Mittags machen Sie einfach eine kleinere Portion auf den Teller. Halten Sie das Kind an, langsam zu essen und öfter zu kauen, damit das Sättigungsgefühl schneller einsetzt und nicht noch ein Nachschlag verlangt wird. Fernsehen und andere elektronische Geräte sind beim Essen tabu.

Kind nicht unter Druck setzen

Gewichtsreduktion ist schwere Arbeit und erfordert hohe Disziplin. Vermeiden Sie es, das Kind permanent unter Druck zu setzen, ihm alle Naschereien zu entziehen und drangsalieren es vor allem nicht in der Öffentlichkeit mit ständigen Hinweisen auf seine Körperfülle. Stellen Sie sich vielmehr hinter Ihren Nachwuchs und motivieren ihn mit den bisherigen Erfolgen, wenn die Abnahme mal ins Stocken geraten sollte oder der Heißhunger zu groß wird.

Es gibt keine verbotenen Lebensmittel. An einem Tag in der Woche sollte Naschen erlaubt sein. Horten Sie allerdings keine Süßigkeiten, so dass das Kind in Versuchung kommen könnte, heimlich zu futtern. Gehen Sie mit dem Kind gemeinsam einkaufen und es darf sich dann eine einzige Leckerei aussuchen. Im Sommer darf es auch mal ein Eis sein.

Ernährungsberatung in Anspruch nehmen

Haben Sie selbst Probleme bei der Auswahl der richtigen Lebensmittel für Ihr Kind oder wollen Sie ganz sicher sein, können Sie eine professionelle Ernährungsberatung in Anspruch nehmen. Sprechen Sie mit Ihrem Kinderarzt, der kann Ihnen eine Empfehlung geben.
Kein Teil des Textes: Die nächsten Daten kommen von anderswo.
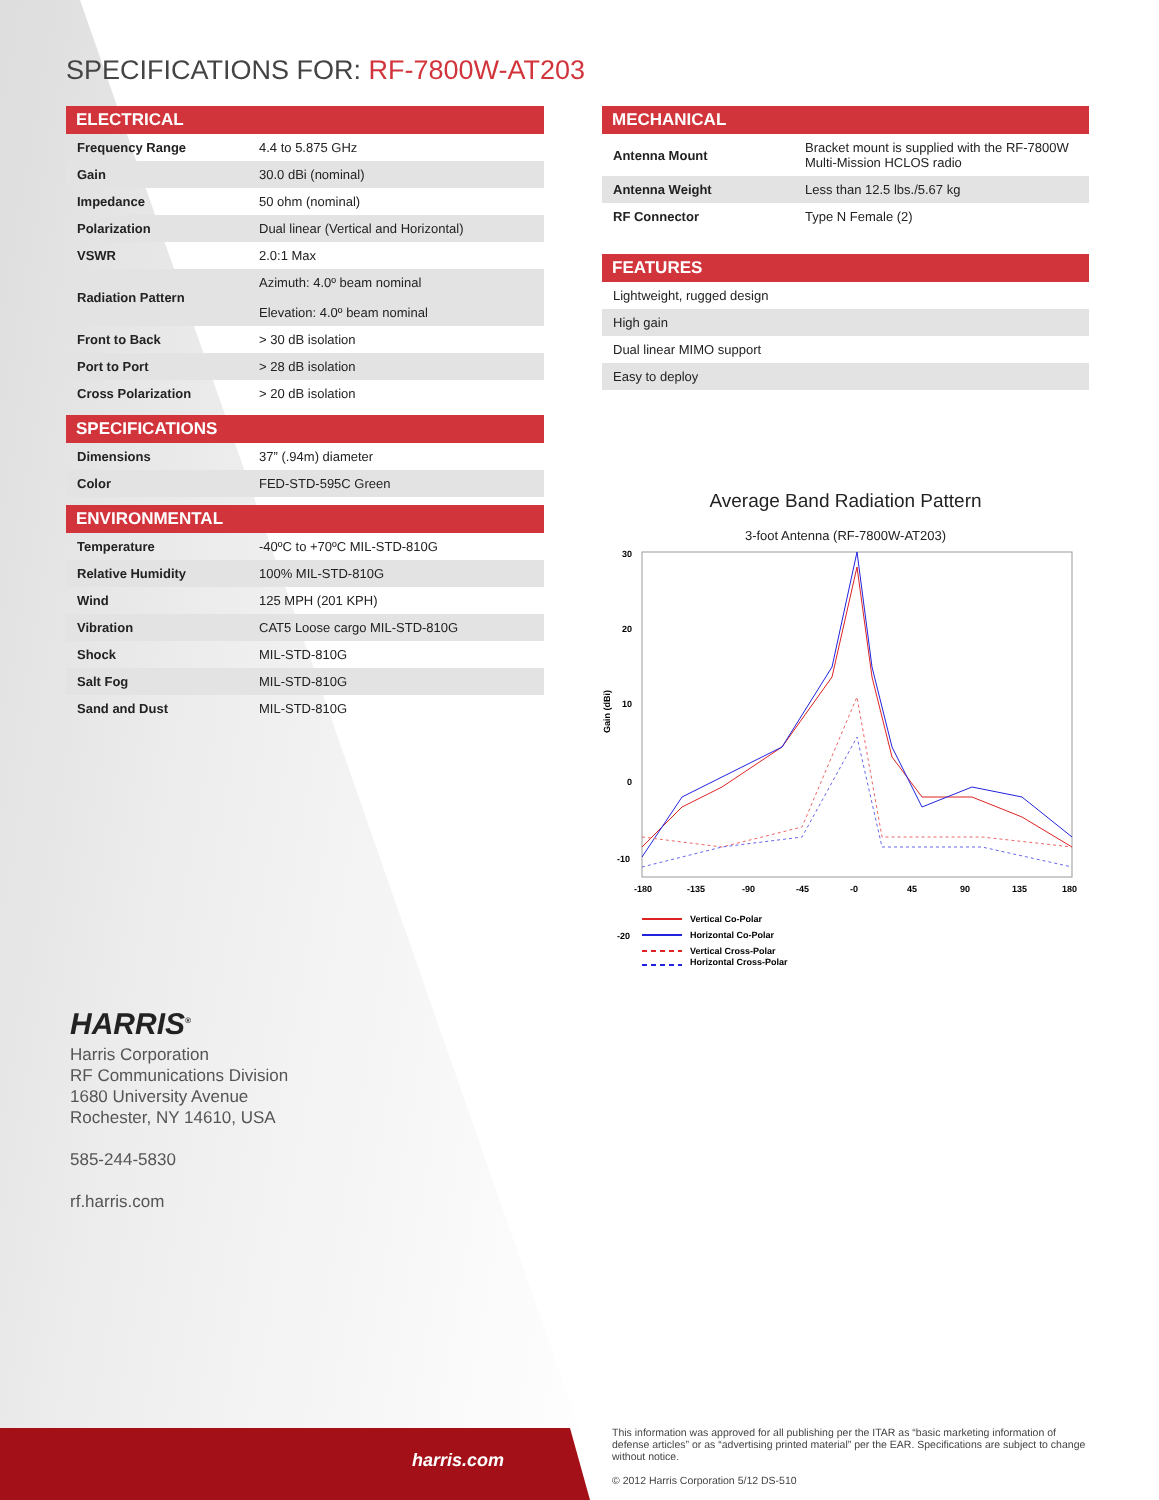harris.com
SPECIFICATIONS FOR: RF-7800W-AT203
ELECTRICAL
| Frequency Range | 4.4 to 5.875 GHz |
| Gain | 30.0 dBi (nominal) |
| Impedance | 50 ohm (nominal) |
| Polarization | Dual linear (Vertical and Horizontal) |
| VSWR | 2.0:1 Max |
| Radiation Pattern | Azimuth: 4.0º beam nominal Elevation: 4.0º beam nominal |
| Front to Back | > 30 dB isolation |
| Port to Port | > 28 dB isolation |
| Cross Polarization | > 20 dB isolation |
SPECIFICATIONS
| Dimensions | 37” (.94m) diameter |
| Color | FED-STD-595C Green |
ENVIRONMENTAL
| Temperature | -40ºC to +70ºC MIL-STD-810G |
| Relative Humidity | 100% MIL-STD-810G |
| Wind | 125 MPH (201 KPH) |
| Vibration | CAT5 Loose cargo MIL-STD-810G |
| Shock | MIL-STD-810G |
| Salt Fog | MIL-STD-810G |
| Sand and Dust | MIL-STD-810G |
MECHANICAL
| Antenna Mount | Bracket mount is supplied with the RF-7800W Multi-Mission HCLOS radio |
| Antenna Weight | Less than 12.5 lbs./5.67 kg |
| RF Connector | Type N Female (2) |
FEATURES
| Lightweight, rugged design |
| High gain |
| Dual linear MIMO support |
| Easy to deploy |
Average Band Radiation Pattern
3-foot Antenna (RF-7800W-AT203)
Gain (dBi)
30
20
10
0
-10
-20
.
-180
-135
-90
-45
-0
45
90
135
180
Vertical Co-Polar
Horizontal Co-Polar
Vertical Cross-Polar
Horizontal Cross-Polar
HARRIS<sup>®</sup>
Harris Corporation
RF Communications Division
1680 University Avenue
Rochester, NY 14610, USA
585-244-5830
rf.harris.com
This information was approved for all publishing per the ITAR as “basic marketing information of defense articles” or as “advertising printed material” per the EAR. Specifications are subject to change without notice.
© 2012 Harris Corporation 5/12 DS-510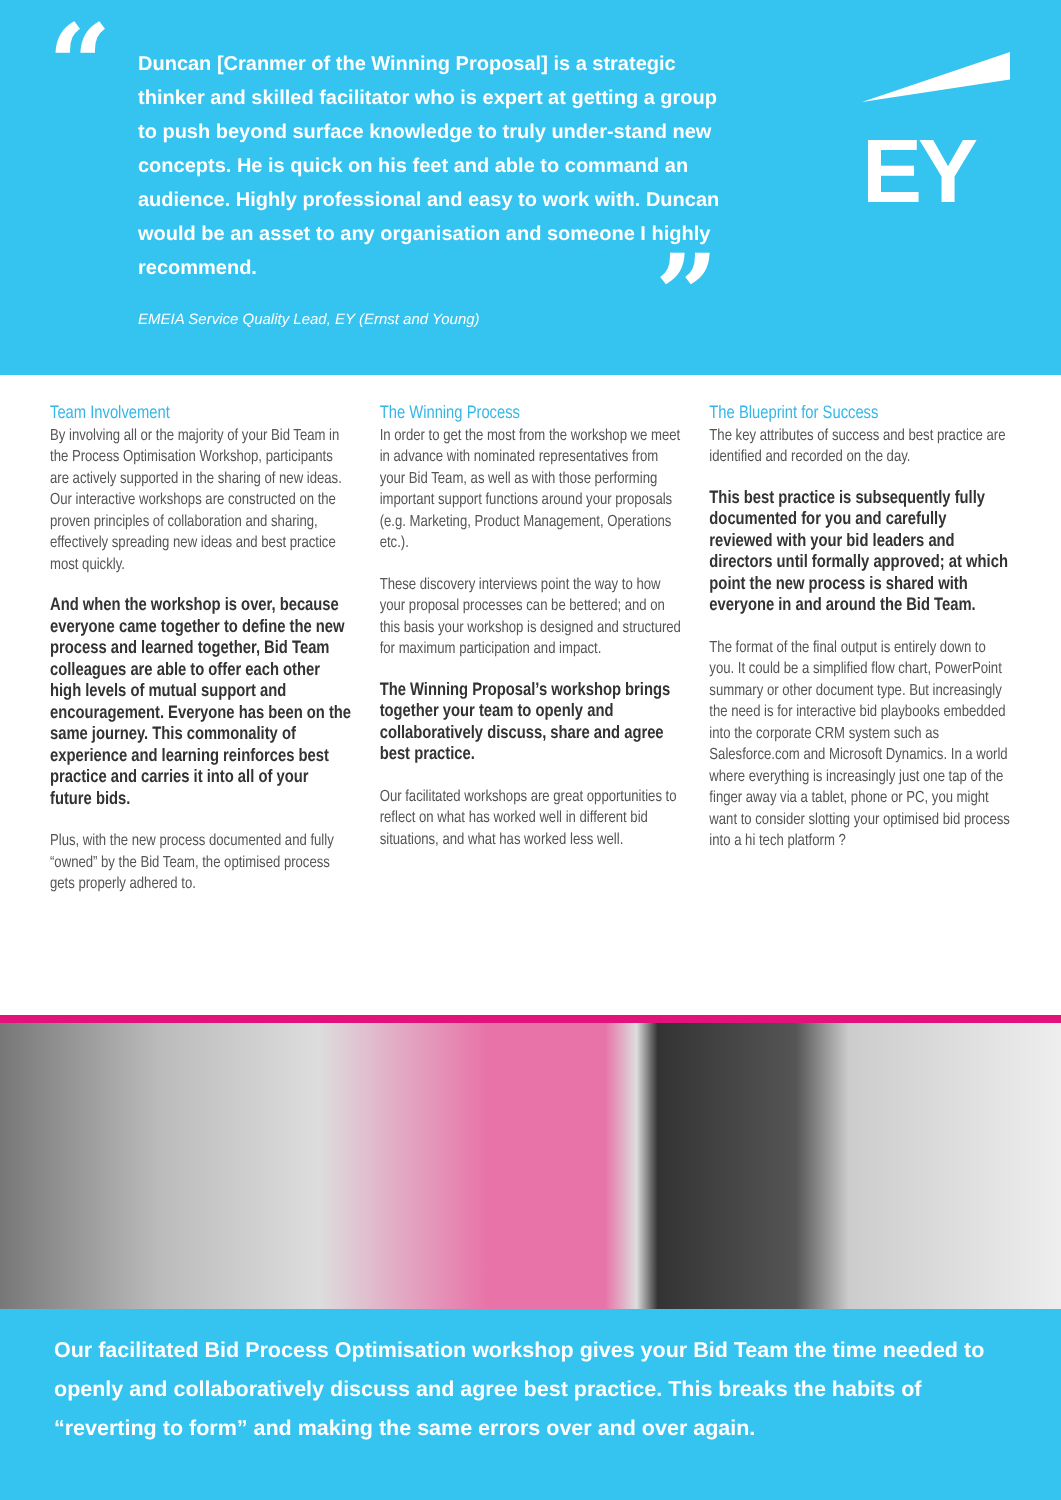“
Duncan [Cranmer of the Winning Proposal] is a strategic thinker and skilled facilitator who is expert at getting a group to push beyond surface knowledge to truly under-stand new concepts. He is quick on his feet and able to command an audience. Highly professional and easy to work with. Duncan would be an asset to any organisation and someone I highly recommend.
EMEIA Service Quality Lead, EY (Ernst and Young)
”
EY
Team Involvement
By involving all or the majority of your Bid Team in the Process Optimisation Workshop, participants are actively supported in the sharing of new ideas. Our interactive workshops are constructed on the proven principles of collaboration and sharing, effectively spreading new ideas and best practice most quickly.
And when the workshop is over, because everyone came together to define the new process and learned together, Bid Team colleagues are able to offer each other high levels of mutual support and encouragement. Everyone has been on the same journey. This commonality of experience and learning reinforces best practice and carries it into all of your future bids.
Plus, with the new process documented and fully “owned” by the Bid Team, the optimised process gets properly adhered to.
The Winning Process
In order to get the most from the workshop we meet in advance with nominated representatives from your Bid Team, as well as with those performing important support functions around your proposals (e.g. Marketing, Product Management, Operations etc.).
These discovery interviews point the way to how your proposal processes can be bettered; and on this basis your workshop is designed and structured for maximum participation and impact.
The Winning Proposal’s workshop brings together your team to openly and collaboratively discuss, share and agree best practice.
Our facilitated workshops are great opportunities to reflect on what has worked well in different bid situations, and what has worked less well.
The Blueprint for Success
The key attributes of success and best practice are identified and recorded on the day.
This best practice is subsequently fully documented for you and carefully reviewed with your bid leaders and directors until formally approved; at which point the new process is shared with everyone in and around the Bid Team.
The format of the final output is entirely down to you. It could be a simplified flow chart, PowerPoint summary or other document type. But increasingly the need is for interactive bid playbooks embedded into the corporate CRM system such as Salesforce.com and Microsoft Dynamics. In a world where everything is increasingly just one tap of the finger away via a tablet, phone or PC, you might want to consider slotting your optimised bid process into a hi tech platform ?
Our facilitated Bid Process Optimisation workshop gives your Bid Team the time needed to openly and collaboratively discuss and agree best practice. This breaks the habits of “reverting to form” and making the same errors over and over again.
Die Kosten dafür werden bei Kindern in der Regel komplett von den Krankenkassen übernommen.

Sportliche Aktivitäten fördern

Eine entscheidende Ursache für Übergewicht ist in der heutigen Zeit fehlende Bewegung. Viele Kinder werden zur Schule gefahren und gehen am Nachmittag kaum noch aus dem Haus. Elektronische Medien aller Art üben eine solche Faszination aus, dass Kinder stundenlang in starrer Haltung davor sitzen. Wenn Sie als Eltern voll berufstätig sind, können sie darüber kaum Kontrolle ausüben.

Nutzen Sie daher die Wochenenden, um gemeinsam mit dem Kind körperlich aktiv zu werden. Planen Sie mindestens eine Unternehmung wie einen Ausflug auf dem Spielplatz oder zum Schwimmen, eine Radtour, eine gemeinsame Wanderung, gehen Sie zum Geocaching oder bringen Sie zu Hause einfach einen Basketballkorb an.